#### [What you will do]
Rewrite the lines starting at the beginning of the entries and ending at the line that contains "94: (1139, 966)", inclusive, as a JSON list of strings with one string per line and blank lines omitted.

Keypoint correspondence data
--- START ---
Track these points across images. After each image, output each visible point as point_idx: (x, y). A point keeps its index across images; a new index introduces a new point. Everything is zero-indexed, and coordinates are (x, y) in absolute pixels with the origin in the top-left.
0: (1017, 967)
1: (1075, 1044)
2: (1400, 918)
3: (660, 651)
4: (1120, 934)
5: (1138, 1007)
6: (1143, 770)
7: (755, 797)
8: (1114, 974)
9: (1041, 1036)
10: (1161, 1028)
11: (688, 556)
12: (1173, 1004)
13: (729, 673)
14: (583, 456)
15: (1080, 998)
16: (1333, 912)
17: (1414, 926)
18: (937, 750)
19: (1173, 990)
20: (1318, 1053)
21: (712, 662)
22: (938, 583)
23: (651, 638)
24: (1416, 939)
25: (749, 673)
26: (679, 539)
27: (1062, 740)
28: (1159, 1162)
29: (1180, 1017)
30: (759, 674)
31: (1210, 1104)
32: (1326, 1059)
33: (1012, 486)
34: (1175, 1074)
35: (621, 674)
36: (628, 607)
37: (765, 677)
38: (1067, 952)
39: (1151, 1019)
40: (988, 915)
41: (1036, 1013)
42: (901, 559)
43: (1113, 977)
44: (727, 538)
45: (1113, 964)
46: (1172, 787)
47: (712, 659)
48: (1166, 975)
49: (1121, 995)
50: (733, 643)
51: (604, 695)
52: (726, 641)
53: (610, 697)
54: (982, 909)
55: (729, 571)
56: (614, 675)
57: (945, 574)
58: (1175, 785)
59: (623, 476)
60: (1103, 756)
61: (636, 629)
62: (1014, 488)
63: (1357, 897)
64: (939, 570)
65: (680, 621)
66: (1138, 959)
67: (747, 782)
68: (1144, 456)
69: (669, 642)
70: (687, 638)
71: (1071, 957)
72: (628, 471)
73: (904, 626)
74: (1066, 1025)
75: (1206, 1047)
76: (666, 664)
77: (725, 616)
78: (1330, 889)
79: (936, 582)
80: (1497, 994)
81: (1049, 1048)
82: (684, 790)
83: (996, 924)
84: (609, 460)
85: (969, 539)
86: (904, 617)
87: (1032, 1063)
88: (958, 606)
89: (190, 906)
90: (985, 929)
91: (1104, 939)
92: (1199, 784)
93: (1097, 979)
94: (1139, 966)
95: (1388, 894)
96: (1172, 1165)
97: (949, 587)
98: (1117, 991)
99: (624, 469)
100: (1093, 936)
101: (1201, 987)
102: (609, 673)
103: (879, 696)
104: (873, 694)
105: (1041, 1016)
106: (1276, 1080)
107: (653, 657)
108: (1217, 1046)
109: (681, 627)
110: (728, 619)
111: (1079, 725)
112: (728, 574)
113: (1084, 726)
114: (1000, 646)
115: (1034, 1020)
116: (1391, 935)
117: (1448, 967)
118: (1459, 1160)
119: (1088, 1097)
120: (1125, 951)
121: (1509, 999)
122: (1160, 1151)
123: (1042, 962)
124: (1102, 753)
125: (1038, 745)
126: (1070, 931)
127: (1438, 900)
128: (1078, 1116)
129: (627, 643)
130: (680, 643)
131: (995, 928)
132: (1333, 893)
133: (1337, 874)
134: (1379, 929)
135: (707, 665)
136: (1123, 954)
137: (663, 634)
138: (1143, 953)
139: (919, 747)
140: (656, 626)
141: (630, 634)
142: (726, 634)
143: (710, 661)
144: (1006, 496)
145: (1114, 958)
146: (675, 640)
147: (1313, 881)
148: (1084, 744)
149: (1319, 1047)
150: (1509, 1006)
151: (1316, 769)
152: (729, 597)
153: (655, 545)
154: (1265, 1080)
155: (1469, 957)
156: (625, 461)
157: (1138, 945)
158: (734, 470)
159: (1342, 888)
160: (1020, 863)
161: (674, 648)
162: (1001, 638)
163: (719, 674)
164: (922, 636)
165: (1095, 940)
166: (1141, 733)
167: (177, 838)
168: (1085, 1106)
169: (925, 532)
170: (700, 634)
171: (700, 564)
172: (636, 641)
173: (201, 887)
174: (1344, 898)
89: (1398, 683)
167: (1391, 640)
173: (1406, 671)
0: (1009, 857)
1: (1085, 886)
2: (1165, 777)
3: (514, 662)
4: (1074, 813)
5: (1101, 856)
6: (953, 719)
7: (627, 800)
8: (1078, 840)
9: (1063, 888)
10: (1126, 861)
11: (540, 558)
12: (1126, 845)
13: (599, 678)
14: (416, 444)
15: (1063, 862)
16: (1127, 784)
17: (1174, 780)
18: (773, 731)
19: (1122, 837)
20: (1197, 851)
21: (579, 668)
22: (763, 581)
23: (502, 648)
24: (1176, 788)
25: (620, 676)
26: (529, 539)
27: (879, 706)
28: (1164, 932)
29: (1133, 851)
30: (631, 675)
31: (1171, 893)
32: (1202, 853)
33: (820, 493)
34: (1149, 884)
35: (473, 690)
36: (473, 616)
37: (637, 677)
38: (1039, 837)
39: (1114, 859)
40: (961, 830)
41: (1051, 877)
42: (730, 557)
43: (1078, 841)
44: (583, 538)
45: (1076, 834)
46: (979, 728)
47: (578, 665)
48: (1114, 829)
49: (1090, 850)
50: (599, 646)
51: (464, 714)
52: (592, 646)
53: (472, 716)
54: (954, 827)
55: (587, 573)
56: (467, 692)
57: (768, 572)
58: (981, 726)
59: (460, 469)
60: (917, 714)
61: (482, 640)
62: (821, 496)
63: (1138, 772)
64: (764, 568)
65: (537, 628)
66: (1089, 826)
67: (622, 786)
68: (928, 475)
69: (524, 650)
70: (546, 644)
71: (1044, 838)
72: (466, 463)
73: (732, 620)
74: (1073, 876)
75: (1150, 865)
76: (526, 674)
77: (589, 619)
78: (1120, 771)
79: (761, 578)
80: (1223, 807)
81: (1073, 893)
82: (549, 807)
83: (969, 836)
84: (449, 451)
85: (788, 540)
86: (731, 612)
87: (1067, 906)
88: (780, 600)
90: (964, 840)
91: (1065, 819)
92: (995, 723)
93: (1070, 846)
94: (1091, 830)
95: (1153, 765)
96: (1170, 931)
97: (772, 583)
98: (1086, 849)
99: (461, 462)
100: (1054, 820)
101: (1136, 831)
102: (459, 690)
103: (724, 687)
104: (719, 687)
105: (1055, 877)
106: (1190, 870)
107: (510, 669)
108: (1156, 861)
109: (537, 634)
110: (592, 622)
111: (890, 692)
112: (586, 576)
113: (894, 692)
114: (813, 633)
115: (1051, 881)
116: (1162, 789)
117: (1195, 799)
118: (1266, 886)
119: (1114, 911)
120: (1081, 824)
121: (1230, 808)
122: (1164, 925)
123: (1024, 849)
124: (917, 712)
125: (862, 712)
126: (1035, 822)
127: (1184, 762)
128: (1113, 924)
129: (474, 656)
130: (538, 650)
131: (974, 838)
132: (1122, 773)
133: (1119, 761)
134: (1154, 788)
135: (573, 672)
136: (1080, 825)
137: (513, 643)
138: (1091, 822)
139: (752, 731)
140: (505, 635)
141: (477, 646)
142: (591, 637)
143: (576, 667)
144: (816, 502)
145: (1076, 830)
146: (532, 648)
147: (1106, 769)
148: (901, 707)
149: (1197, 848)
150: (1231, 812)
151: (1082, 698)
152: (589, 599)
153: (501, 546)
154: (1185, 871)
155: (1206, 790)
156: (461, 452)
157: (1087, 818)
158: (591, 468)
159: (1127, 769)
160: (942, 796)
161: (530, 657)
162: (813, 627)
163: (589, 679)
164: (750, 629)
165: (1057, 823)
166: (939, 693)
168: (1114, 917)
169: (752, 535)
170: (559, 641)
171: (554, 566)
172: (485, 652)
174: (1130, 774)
--- END ---
#### [Task answer]
[
  "Track these points across images. After each image, output each visible point as point_idx: (x, y). A point keeps its index across images; a new index introduces a new point. Everything is zero-indexed, and coordinates are (x, y) in absolute pixels with the origin in the top-left.",
  "0: (1017, 967)",
  "1: (1075, 1044)",
  "2: (1400, 918)",
  "3: (660, 651)",
  "4: (1120, 934)",
  "5: (1138, 1007)",
  "6: (1143, 770)",
  "7: (755, 797)",
  "8: (1114, 974)",
  "9: (1041, 1036)",
  "10: (1161, 1028)",
  "11: (688, 556)",
  "12: (1173, 1004)",
  "13: (729, 673)",
  "14: (583, 456)",
  "15: (1080, 998)",
  "16: (1333, 912)",
  "17: (1414, 926)",
  "18: (937, 750)",
  "19: (1173, 990)",
  "20: (1318, 1053)",
  "21: (712, 662)",
  "22: (938, 583)",
  "23: (651, 638)",
  "24: (1416, 939)",
  "25: (749, 673)",
  "26: (679, 539)",
  "27: (1062, 740)",
  "28: (1159, 1162)",
  "29: (1180, 1017)",
  "30: (759, 674)",
  "31: (1210, 1104)",
  "32: (1326, 1059)",
  "33: (1012, 486)",
  "34: (1175, 1074)",
  "35: (621, 674)",
  "36: (628, 607)",
  "37: (765, 677)",
  "38: (1067, 952)",
  "39: (1151, 1019)",
  "40: (988, 915)",
  "41: (1036, 1013)",
  "42: (901, 559)",
  "43: (1113, 977)",
  "44: (727, 538)",
  "45: (1113, 964)",
  "46: (1172, 787)",
  "47: (712, 659)",
  "48: (1166, 975)",
  "49: (1121, 995)",
  "50: (733, 643)",
  "51: (604, 695)",
  "52: (726, 641)",
  "53: (610, 697)",
  "54: (982, 909)",
  "55: (729, 571)",
  "56: (614, 675)",
  "57: (945, 574)",
  "58: (1175, 785)",
  "59: (623, 476)",
  "60: (1103, 756)",
  "61: (636, 629)",
  "62: (1014, 488)",
  "63: (1357, 897)",
  "64: (939, 570)",
  "65: (680, 621)",
  "66: (1138, 959)",
  "67: (747, 782)",
  "68: (1144, 456)",
  "69: (669, 642)",
  "70: (687, 638)",
  "71: (1071, 957)",
  "72: (628, 471)",
  "73: (904, 626)",
  "74: (1066, 1025)",
  "75: (1206, 1047)",
  "76: (666, 664)",
  "77: (725, 616)",
  "78: (1330, 889)",
  "79: (936, 582)",
  "80: (1497, 994)",
  "81: (1049, 1048)",
  "82: (684, 790)",
  "83: (996, 924)",
  "84: (609, 460)",
  "85: (969, 539)",
  "86: (904, 617)",
  "87: (1032, 1063)",
  "88: (958, 606)",
  "89: (190, 906)",
  "90: (985, 929)",
  "91: (1104, 939)",
  "92: (1199, 784)",
  "93: (1097, 979)",
  "94: (1139, 966)"
]